All you need is for two of the three in the Order to approve of your piece or idea for it to become canon, although we usually try to come to a unanimous decision.

If we don’t approve of the idea as-is we will try talking with you and try to figure out how to compromise. We’ll try to get at the heart of what you want, and try to come to a compromise or alternate idea that works for both you and the world’s canon. Everyone involved does a little brainstorming, and maybe research, to come up with something cool that works.


Read our post on Marshals here: A Brief on Canon and Marshals.

These are the people the Order trusts to deal with canon on their topic of marshal-dom. It’s important for everyone that the Order not be the only source of authority for the world to feel like it belongs to everybody.

Reality Trump Card

One of the best moments, is when we’re working on making something work within the world —

we disagree with a member on the plausibility of some geography or technology working — and then the best thing ever happens.

One of us, the idea-creator, the Order, or another citizen, looks up some real world example of that geography or technology from the turn of the century. We all learn about some hidden history, some hidden fact about the world we never knew before. We almost always have to agree with letting that thing happen if it’s not even fantasy, but verifiably a real thing of period!

Not everybody is great at research or brainstorming, and that’s why the Order helps, but it is one of the things I, personally, like best about steampunk: when it’s a way to learn about the world or history.

Everybody Gets One

This has been an informal rule of ours. The idea is that many people don’t understand how our world works or haven’t explored Antiford in great detail when they first join. Most of the hard canon work people do happens when they first join with big ideas for their characters and bright enthusiasm.

We hate having to talk to newcomers and explaining that their ideas might not not work in the world quite as they had pictured, but in the best-case scenarios they can sometimes end up with stories they’re happier with and more excited about afterwards.

So, the “everybody gets one” guideline was our way of saying we’d bend more than we would want to — though not break the world — at least once for most people, because we don’t really want to turn people off from being a citizen of Antiford by shooting down every one of their ideas. It’s bad for the world to go without fresh ideas, and bad for the community to discourage anyone from creating.
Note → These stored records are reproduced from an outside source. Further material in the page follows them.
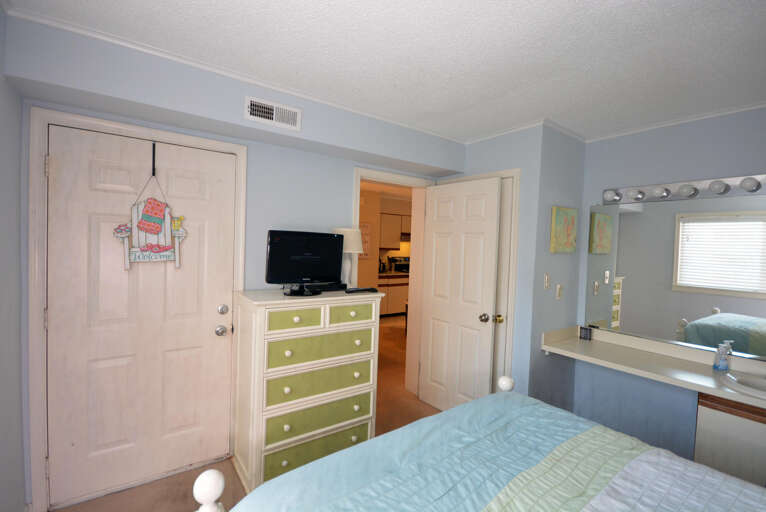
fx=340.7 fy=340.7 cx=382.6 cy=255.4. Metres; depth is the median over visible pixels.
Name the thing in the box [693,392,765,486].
vanity cabinet
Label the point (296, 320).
dresser
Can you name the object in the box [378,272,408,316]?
kitchen base cabinet
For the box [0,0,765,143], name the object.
ceiling
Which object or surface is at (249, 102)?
air vent
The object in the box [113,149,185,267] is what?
hanging sign
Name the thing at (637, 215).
wall mirror
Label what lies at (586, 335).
small box
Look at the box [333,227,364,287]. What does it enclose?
table lamp
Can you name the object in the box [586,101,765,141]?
crown molding
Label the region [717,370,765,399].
sink
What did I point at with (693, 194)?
vanity light
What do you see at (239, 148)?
door frame
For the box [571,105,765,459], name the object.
right wall
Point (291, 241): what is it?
television
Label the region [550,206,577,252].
painting
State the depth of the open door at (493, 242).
2.88 m
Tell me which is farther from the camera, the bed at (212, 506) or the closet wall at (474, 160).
the closet wall at (474, 160)
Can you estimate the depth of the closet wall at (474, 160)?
2.59 m
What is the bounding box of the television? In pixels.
[265,230,344,295]
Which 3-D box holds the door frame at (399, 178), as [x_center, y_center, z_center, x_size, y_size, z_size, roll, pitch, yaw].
[0.065,0.351,3.197,0.936,2.124,0.186,1,2,-36]
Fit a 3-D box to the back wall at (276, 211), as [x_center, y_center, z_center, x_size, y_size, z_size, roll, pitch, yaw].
[-0.519,0.162,2.719,3.482,2.413,0.245,1,2,-36]
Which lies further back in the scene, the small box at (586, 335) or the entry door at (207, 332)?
the small box at (586, 335)
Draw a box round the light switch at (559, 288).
[555,284,562,299]
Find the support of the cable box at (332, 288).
on the dresser at (296, 320)
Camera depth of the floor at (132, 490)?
2.24 m
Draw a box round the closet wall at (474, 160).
[442,123,587,408]
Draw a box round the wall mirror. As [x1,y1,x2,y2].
[585,192,765,360]
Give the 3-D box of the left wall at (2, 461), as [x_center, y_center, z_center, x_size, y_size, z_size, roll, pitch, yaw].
[-0.909,0.223,0.371,0.127,2.421,3.277,1,2,-36]
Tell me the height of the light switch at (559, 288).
0.117 m
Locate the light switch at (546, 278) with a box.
[544,273,549,289]
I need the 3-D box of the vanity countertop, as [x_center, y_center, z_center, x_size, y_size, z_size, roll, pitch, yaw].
[1.963,0.697,1.982,0.618,0.118,1.958,1,2,-36]
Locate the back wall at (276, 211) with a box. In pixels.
[5,14,460,509]
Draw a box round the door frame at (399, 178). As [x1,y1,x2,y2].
[352,166,432,397]
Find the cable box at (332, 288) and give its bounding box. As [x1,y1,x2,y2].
[308,282,347,292]
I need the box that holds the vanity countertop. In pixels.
[540,325,765,408]
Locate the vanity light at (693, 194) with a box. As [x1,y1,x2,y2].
[598,172,765,205]
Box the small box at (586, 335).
[579,326,592,339]
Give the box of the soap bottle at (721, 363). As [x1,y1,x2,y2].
[713,340,732,370]
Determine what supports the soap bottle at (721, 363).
on the vanity countertop
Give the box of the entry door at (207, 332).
[44,124,237,508]
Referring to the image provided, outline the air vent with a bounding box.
[245,95,301,131]
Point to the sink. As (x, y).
(753, 384)
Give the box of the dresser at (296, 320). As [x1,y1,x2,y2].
[229,287,382,493]
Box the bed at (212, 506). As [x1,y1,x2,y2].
[193,374,765,511]
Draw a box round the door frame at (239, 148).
[24,106,246,511]
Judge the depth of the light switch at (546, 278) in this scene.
2.55 m
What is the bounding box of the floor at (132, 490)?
[44,316,445,511]
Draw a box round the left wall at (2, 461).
[0,1,26,511]
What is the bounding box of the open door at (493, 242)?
[419,175,503,410]

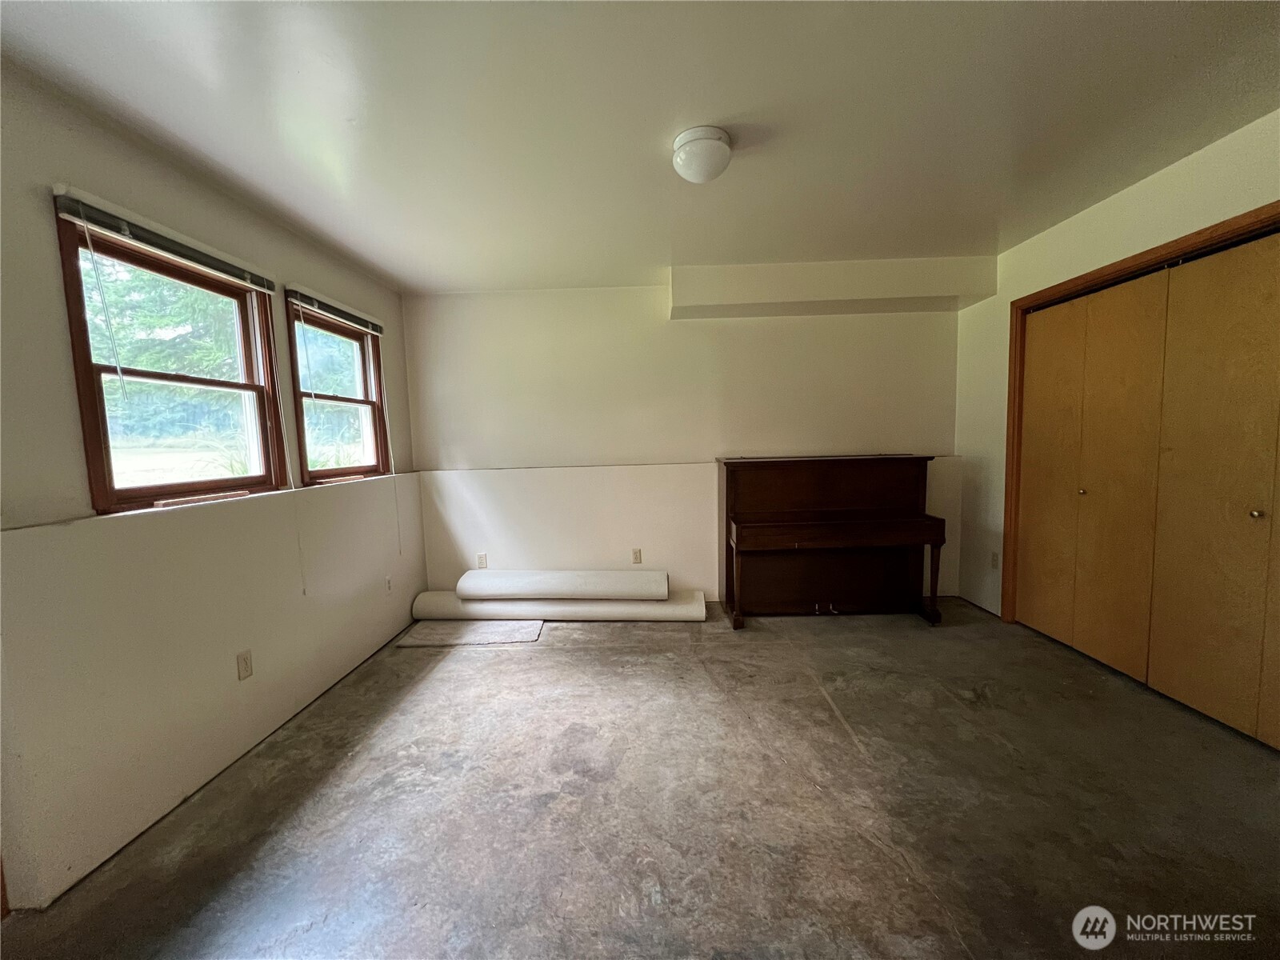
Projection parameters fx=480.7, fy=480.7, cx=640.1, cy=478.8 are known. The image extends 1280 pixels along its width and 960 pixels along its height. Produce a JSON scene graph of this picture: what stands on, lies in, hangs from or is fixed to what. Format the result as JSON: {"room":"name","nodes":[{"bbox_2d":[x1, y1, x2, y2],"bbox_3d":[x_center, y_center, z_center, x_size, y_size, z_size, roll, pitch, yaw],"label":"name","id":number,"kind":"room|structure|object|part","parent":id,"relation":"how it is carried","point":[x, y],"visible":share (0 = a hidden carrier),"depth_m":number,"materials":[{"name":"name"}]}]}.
{"room":"basement","nodes":[
{"label":"basement","id":0,"kind":"room"},
{"bbox_2d":[0,53,423,910],"bbox_3d":[-1.898,0.016,1.540,0.166,2.484,4.909,-1,5,1],"label":"left wall","id":1,"kind":"structure","parent":0,"point":[49,232],"depth_m":1.74,"materials":[{"name":"paint"}]},
{"bbox_2d":[53,211,283,514],"bbox_3d":[-1.945,-0.399,2.039,0.124,1.056,0.936,-1,5,1],"label":"window","id":2,"kind":"structure","parent":1,"relation":"in","point":[96,453],"depth_m":1.99,"materials":[{"name":"brown wood"}]},
{"bbox_2d":[52,186,275,292],"bbox_3d":[-1.837,-0.932,1.986,0.053,0.074,0.958,-1,5,1],"label":"window blind","id":3,"kind":"object","parent":2,"relation":"attached to","point":[208,265],"visible":0.96,"depth_m":1.82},
{"bbox_2d":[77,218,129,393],"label":"blind wand","id":4,"kind":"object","parent":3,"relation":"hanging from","point":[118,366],"visible":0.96,"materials":[{"name":"plastic"}]},
{"bbox_2d":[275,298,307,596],"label":"blind cord","id":5,"kind":"object","parent":3,"relation":"hanging from","point":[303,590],"visible":0.97,"depth_m":2.39,"materials":[{"name":"white plastic"}]},
{"bbox_2d":[236,649,253,679],"bbox_3d":[-1.767,0.831,2.146,0.009,0.116,0.070,-1,5,1],"label":"wall socket","id":6,"kind":"object","parent":1,"relation":"attached to","point":[245,657],"visible":0.97,"depth_m":2.14,"materials":[{"name":"plastic"}]},
{"bbox_2d":[284,298,390,486],"bbox_3d":[-1.899,-0.491,2.986,0.140,1.045,0.900,-1,5,1],"label":"window","id":7,"kind":"structure","parent":1,"relation":"in","point":[319,474],"depth_m":3.07,"materials":[{"name":"brown"}]},
{"bbox_2d":[283,284,383,334],"bbox_3d":[-1.811,-0.997,2.933,0.053,0.084,0.899,-1,5,1],"label":"window blind","id":8,"kind":"object","parent":7,"relation":"attached to","point":[338,313],"visible":0.94,"depth_m":2.80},
{"bbox_2d":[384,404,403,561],"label":"blind cord","id":9,"kind":"object","parent":8,"relation":"hanging from","point":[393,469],"visible":0.98,"depth_m":3.34,"materials":[{"name":"white plastic"}]},
{"bbox_2d":[384,575,393,593],"bbox_3d":[-1.734,0.732,3.316,0.009,0.118,0.071,-1,5,1],"label":"wall socket","id":10,"kind":"object","parent":1,"relation":"attached to","point":[388,582],"visible":0.99,"depth_m":3.31,"materials":[{"name":"white plastic"}]},
{"bbox_2d":[0,597,1279,959],"bbox_3d":[0.496,1.238,1.554,4.713,0.110,5.324,-1,5,1],"label":"floor","id":11,"kind":"structure","parent":0,"point":[552,649],"depth_m":1.70,"materials":[{"name":"grey concrete"}]},
{"bbox_2d":[397,619,544,646],"bbox_3d":[-1.175,1.062,3.362,0.924,0.013,0.456,-1,5,1],"label":"mat","id":12,"kind":"object","parent":11,"relation":"on","point":[417,641],"visible":0.98,"depth_m":3.30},
{"bbox_2d":[410,592,708,622],"bbox_3d":[-0.616,0.950,3.605,2.142,0.158,0.275,-1,5,6],"label":"carpet roll","id":13,"kind":"object","parent":11,"relation":"on","point":[640,609],"visible":0.8,"depth_m":3.50,"materials":[{"name":"white carpet"}]},
{"bbox_2d":[456,568,669,598],"bbox_3d":[-0.566,0.778,3.604,1.557,0.180,0.269,-1,5,7],"label":"carpet roll","id":14,"kind":"object","parent":13,"relation":"on","point":[542,587],"visible":0.99,"depth_m":3.51,"materials":[{"name":"white"}]},
{"bbox_2d":[718,453,947,626],"bbox_3d":[1.327,0.424,3.445,1.440,1.122,0.650,-1,5,1],"label":"piano","id":15,"kind":"object","parent":11,"relation":"on","point":[764,485],"visible":0.99,"depth_m":3.47,"materials":[{"name":"brown wood"}]},
{"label":"piano leg","id":16,"kind":"part","parent":15,"relation":"part of","materials":[{"name":"brown wood"}]},
{"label":"pedal","id":17,"kind":"part","parent":15,"relation":"part of","materials":[{"name":"metal"}]},
{"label":"piano leg","id":18,"kind":"part","parent":15,"relation":"part of","materials":[{"name":"brown wood"}]},
{"bbox_2d":[0,0,1279,291],"bbox_3d":[0.349,-1.333,1.420,4.818,0.114,5.144,-1,5,1],"label":"ceiling","id":19,"kind":"structure","parent":0,"point":[650,254],"depth_m":1.71,"materials":[{"name":"white paint"}]},
{"bbox_2d":[670,125,732,183],"bbox_3d":[0.243,-1.266,1.919,0.235,0.135,0.236,-1,5,1],"label":"ceiling light","id":20,"kind":"object","parent":19,"relation":"attached to","point":[711,143],"visible":0.99,"depth_m":1.85,"materials":[{"name":"white glass"}]},
{"bbox_2d":[670,257,995,318],"bbox_3d":[1.337,-1.363,3.435,2.142,0.270,0.364,-1,5,1],"label":"soffit","id":21,"kind":"object","parent":19,"relation":"attached to","point":[732,270],"visible":0.97,"depth_m":3.30,"materials":[{"name":"white paint"}]},
{"bbox_2d":[400,281,965,603],"bbox_3d":[0.379,-0.247,3.818,4.555,2.472,0.186,-1,5,1],"label":"back wall","id":22,"kind":"structure","parent":0,"point":[693,453],"depth_m":3.73,"materials":[{"name":"white paint"}]},
{"bbox_2d":[476,552,487,568],"bbox_3d":[-1.267,0.656,3.840,0.070,0.117,0.009,-1,5,1],"label":"wall socket","id":23,"kind":"object","parent":22,"relation":"attached to","point":[481,558],"visible":0.98,"depth_m":3.84,"materials":[{"name":"white plastic"}]},
{"bbox_2d":[631,548,642,563],"bbox_3d":[-0.031,0.621,3.856,0.071,0.117,0.009,-1,5,1],"label":"wall socket","id":24,"kind":"object","parent":22,"relation":"attached to","point":[637,558],"visible":0.99,"depth_m":3.85,"materials":[{"name":"plastic"}]},
{"bbox_2d":[952,109,1279,630],"bbox_3d":[2.508,-0.136,1.484,0.182,2.484,4.742,-1,5,1],"label":"right wall","id":25,"kind":"structure","parent":0,"point":[1114,206],"depth_m":2.81,"materials":[{"name":"beige paint"}]},
{"bbox_2d":[989,551,999,568],"bbox_3d":[2.475,0.570,3.362,0.009,0.116,0.070,-1,5,1],"label":"wall socket","id":26,"kind":"object","parent":25,"relation":"attached to","point":[994,560],"visible":0.99,"depth_m":3.35,"materials":[{"name":"white plastic"}]},
{"bbox_2d":[1002,200,1279,627],"bbox_3d":[2.555,-0.016,2.385,0.191,2.064,1.672,-1,5,1],"label":"door frame","id":27,"kind":"structure","parent":25,"relation":"attached to","point":[1222,230],"depth_m":2.84,"materials":[{"name":"brown wood"}]},
{"bbox_2d":[1013,224,1279,750],"bbox_3d":[2.516,0.000,2.431,0.097,2.023,1.683,-1,5,1],"label":"closet door","id":28,"kind":"structure","parent":25,"relation":"in","point":[1260,496],"depth_m":2.32,"materials":[{"name":"brown wood"}]},
{"bbox_3d":[2.637,0.151,2.072,0.035,0.036,0.036,-1,5,1],"label":"knob","id":29,"kind":"part","parent":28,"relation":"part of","materials":[{"name":"gold metal"}]},
{"label":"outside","id":30,"kind":"structure","parent":0,"visible":0},
{"label":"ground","id":31,"kind":"structure","parent":30,"visible":0},
{"bbox_2d":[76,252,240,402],"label":"tree","id":32,"kind":"object","parent":31,"relation":"on","point":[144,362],"visible":0.22,"depth_m":6.62,"materials":[{"name":"green plant"}]}
]}

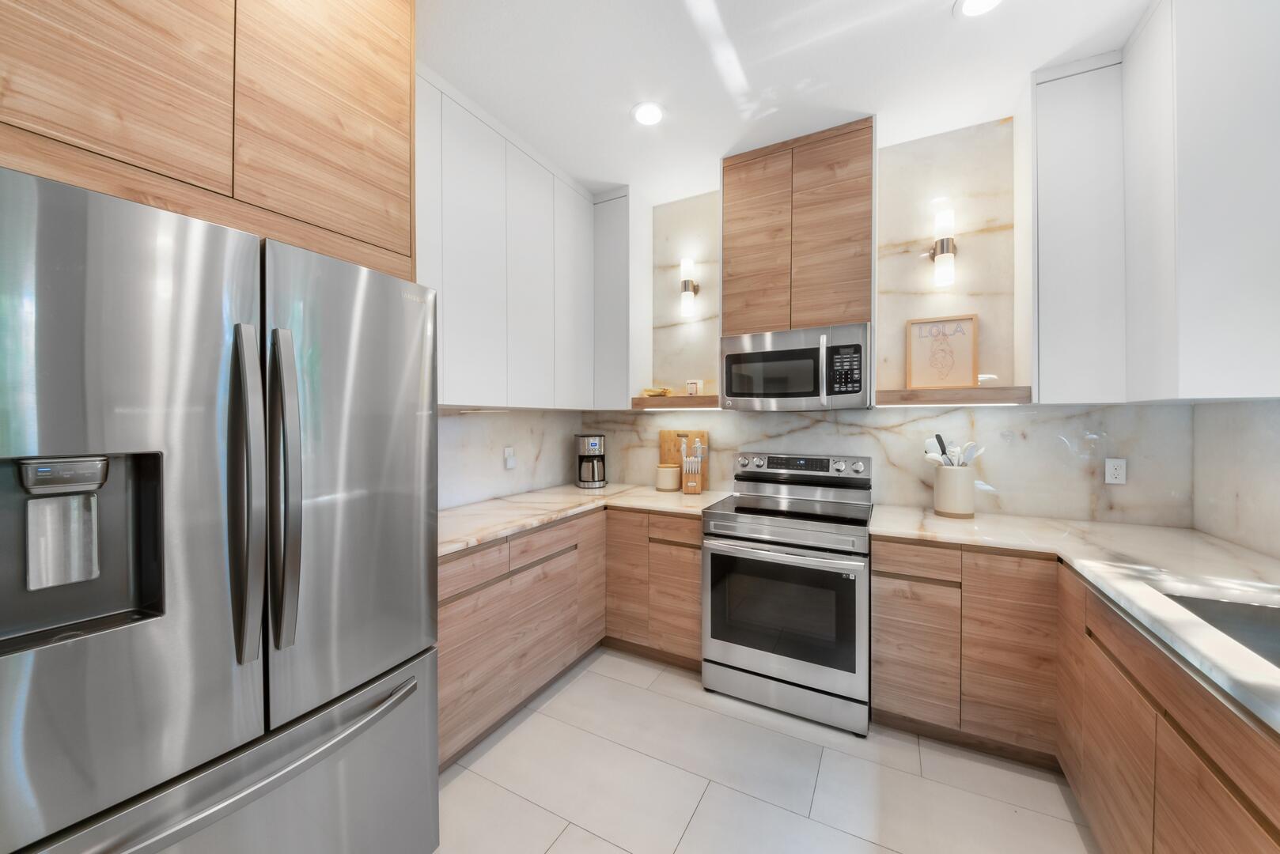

However, you become an expert on why that "one" works for you and is so exclusive to just you, you don't get out of needing to explain the cultural aspect.

It’s not a hard rule, and we’d like to be able to make it easy and fun for people to create without it. Pushing the boundaries is still something best done after you understand them, and not while they’re still learning about them.


We love it when people dive head-first into Antiford and have a great time. Our world is an engine for community and creativity. However, our canon should never be used to halt or limit your creativity.

If you really want to create a gigantic Cth’ulu mech-suit for space-travel, we want you to build it and show us. We’ll help take photos and swap prop-making tips! It doesn’t have to work in our world for our community to love it, and we don’t want anyone to ever stop exploring and creating.

Many of our members have personal steampunk avatars, “steamsonas”, outside of Antiford. Some of our members are members of multiple groups. The more the merrier. The Order of the Badger’s members aren’t likely to join other groups while being so busy with Antiford, but they certainly want people in other groups to also be a part of Antiford, its community and its world.

*please see Order of the Badger for a detailed explanation of “nuclear technology isn’t likely to even happen”. It’s a really deep science explanation for something that doesn’t quite belong in the encyclopedia.